Прищурившись, я покосился на лед и проговорил:
— Это откуда у вас такие щедроты?
— Откуда надо, — хмыкнул седоволосый и покивал на стакан. — Ты грызи, грызи. За счет заведения.
— Не люблю быть должником, — сообщил я.
Бармен пояснил:
— Это не в долг, а в благодарность. Тем, кто может супротив Оазиса слово сказать, у меня всегда рады.
Погрызть холодного льда после двух суток бега по изнуряющему пеклу соблазн велик, я подтянул стакан, но предупредил:
— Платить не буду. Сам сказал — благодарность.
Тот облокотился на столешницу и усмехнулся.
— Не боись. Звать меня Никифор. Все знают, я слово свое держу. В моем «Медном ковчеге» разжиться есть чем, так что не обеднею. А человека хорошего уважу. А ты, глядишь, и скажешь, что у Никифора сытно и обслуживают хорошо. Сарафанное радио в наши времена лучшая слава.
Он протянул мне ладонь с сухими жилистыми пальцами, я секунду примерялся, но все же пожал и представился:
— Андрей.
— Будь здрав, Андрей, — закряхтел довольно Никифор.
Брюнетка в этот момент засадила особо высокую ноту, я даже оглянулся. Красивая. Платье из простой серой ткани, но пошито по фигуре, ноги стройные, бедра округлые, а в вырезе призывно колышется грудь. Сюда мнее её запах не доходит, сквозняк в другую сторону, но такая точно пахнет классно.
Никифор усмехнулся и прищурился.
— Это наша звездочка, Катерина Ковалевская, — сообщил он. — Красивая девка, и поет хорошо. Да только в наших краях без толку пропадет.
Разглядывая Катерину, я цапнул кусок льда и отправил в рот.
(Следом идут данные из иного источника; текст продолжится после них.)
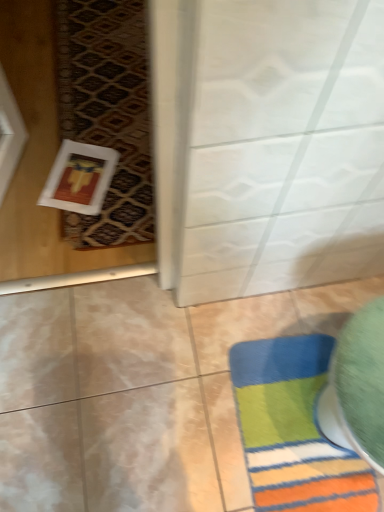
What is the approximate height of multicolored plush bath mat at lower right?

It is 0.63 inches.

What are the coordinates of `multicolored plush bath mat at lower right` in the screenshot? It's located at (294, 430).

In order to face multicolored plush bath mat at lower right, should I rotate leftwards or rightwards?

To face it directly, rotate right by 14.490 degrees.

Describe the element at coordinates (294, 430) in the screenshot. I see `multicolored plush bath mat at lower right` at that location.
Приятный холод растекся по языку, и чистая, сладковатая вода потекла в горло.
— Почему пропадет? — спросил я, гоняя быстро тающую ледышку по зубам.
Никифор развел руками.
— Сам подумай, Андрей. Постоялый двор у меня хоть и хороший, но сюда часто заезжает всякий сброд. А она с такой внешностью, как мед для пчел. Только слетаются на нее далеко не пчелы. Годных людей, вроде тебя, тут бывает мало.
— Это как вы поняли, что я годный? — поинтересовался я, все еще поглядывая на Катю, которая самозабвенно поет и не видит, как за дальним столом двое кочевников смотрят на нее голодными глазами.